Top of SUPPLIED DATA

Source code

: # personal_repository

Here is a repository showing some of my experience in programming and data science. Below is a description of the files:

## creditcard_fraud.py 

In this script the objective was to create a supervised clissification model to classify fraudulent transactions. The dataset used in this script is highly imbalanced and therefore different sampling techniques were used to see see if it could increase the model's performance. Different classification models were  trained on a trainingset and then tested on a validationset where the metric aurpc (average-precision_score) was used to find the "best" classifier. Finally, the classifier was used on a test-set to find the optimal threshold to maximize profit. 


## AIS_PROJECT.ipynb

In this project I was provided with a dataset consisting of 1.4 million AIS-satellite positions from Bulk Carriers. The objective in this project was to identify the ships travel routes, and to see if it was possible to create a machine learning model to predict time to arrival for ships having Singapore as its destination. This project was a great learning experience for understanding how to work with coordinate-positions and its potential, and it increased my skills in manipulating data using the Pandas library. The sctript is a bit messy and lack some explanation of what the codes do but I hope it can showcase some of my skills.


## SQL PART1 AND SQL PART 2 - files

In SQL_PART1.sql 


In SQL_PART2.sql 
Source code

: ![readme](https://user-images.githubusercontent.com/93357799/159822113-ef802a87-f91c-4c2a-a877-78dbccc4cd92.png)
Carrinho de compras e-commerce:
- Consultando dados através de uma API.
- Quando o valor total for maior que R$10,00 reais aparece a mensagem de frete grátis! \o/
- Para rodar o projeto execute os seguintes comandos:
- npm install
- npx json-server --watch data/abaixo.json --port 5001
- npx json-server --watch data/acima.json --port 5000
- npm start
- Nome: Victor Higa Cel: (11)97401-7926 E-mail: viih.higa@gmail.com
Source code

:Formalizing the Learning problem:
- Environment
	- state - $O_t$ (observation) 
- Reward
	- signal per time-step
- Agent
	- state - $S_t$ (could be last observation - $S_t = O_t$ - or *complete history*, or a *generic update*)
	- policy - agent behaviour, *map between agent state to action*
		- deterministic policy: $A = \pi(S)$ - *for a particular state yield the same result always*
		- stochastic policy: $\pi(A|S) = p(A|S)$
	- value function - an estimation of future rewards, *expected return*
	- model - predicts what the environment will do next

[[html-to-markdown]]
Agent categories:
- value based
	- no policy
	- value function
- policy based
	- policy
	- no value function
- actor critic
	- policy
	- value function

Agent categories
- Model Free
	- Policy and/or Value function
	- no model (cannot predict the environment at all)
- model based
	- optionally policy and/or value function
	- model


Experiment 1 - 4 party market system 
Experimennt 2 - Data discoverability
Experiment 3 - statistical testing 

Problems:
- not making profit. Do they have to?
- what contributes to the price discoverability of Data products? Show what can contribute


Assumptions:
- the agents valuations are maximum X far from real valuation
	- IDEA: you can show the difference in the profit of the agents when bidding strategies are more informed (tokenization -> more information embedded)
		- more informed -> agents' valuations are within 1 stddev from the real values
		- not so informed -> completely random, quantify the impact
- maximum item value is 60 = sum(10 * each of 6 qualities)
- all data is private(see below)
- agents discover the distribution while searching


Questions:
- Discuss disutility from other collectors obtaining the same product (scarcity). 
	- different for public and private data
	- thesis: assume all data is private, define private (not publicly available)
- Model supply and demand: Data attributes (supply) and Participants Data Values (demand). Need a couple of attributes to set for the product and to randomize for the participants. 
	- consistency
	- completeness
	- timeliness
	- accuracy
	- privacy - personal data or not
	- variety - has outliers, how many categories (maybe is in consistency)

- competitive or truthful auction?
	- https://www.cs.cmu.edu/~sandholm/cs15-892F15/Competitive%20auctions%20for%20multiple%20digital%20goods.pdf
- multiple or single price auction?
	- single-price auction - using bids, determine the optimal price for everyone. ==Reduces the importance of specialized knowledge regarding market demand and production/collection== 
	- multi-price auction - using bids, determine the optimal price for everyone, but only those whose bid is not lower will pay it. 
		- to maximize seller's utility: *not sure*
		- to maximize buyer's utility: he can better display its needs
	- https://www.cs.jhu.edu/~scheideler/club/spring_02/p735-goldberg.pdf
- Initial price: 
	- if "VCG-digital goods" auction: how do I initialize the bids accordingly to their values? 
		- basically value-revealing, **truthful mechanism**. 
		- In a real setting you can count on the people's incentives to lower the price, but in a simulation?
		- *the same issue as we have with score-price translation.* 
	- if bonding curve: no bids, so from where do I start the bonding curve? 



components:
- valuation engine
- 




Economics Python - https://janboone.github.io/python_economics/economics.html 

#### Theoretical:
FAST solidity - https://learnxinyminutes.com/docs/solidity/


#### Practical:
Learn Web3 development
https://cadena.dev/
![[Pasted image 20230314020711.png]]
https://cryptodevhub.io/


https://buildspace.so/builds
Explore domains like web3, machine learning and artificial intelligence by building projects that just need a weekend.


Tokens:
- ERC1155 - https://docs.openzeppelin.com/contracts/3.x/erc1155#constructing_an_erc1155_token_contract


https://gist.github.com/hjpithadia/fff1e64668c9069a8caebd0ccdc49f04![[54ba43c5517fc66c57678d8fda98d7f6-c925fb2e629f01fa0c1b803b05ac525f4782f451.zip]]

Bottom of SUPPLIED DATA

DIRECTIVE: Every line above that holds the string "https" should be copied into the answer.

ANSWER TO THE PROBLEM:
: ![readme](https://user-images.githubusercontent.com/93357799/159822113-ef802a87-f91c-4c2a-a877-78dbccc4cd92.png)
	- https://www.cs.cmu.edu/~sandholm/cs15-892F15/Competitive%20auctions%20for%20multiple%20digital%20goods.pdf
	- https://www.cs.jhu.edu/~scheideler/club/spring_02/p735-goldberg.pdf
Economics Python - https://janboone.github.io/python_economics/economics.html 
FAST solidity - https://learnxinyminutes.com/docs/solidity/
https://cadena.dev/
https://cryptodevhub.io/
https://buildspace.so/builds
- ERC1155 - https://docs.openzeppelin.com/contracts/3.x/erc1155#constructing_an_erc1155_token_contract
https://gist.github.com/hjpithadia/fff1e64668c9069a8caebd0ccdc49f04![[54ba43c5517fc66c57678d8fda98d7f6-c925fb2e629f01fa0c1b803b05ac525f4782f451.zip]]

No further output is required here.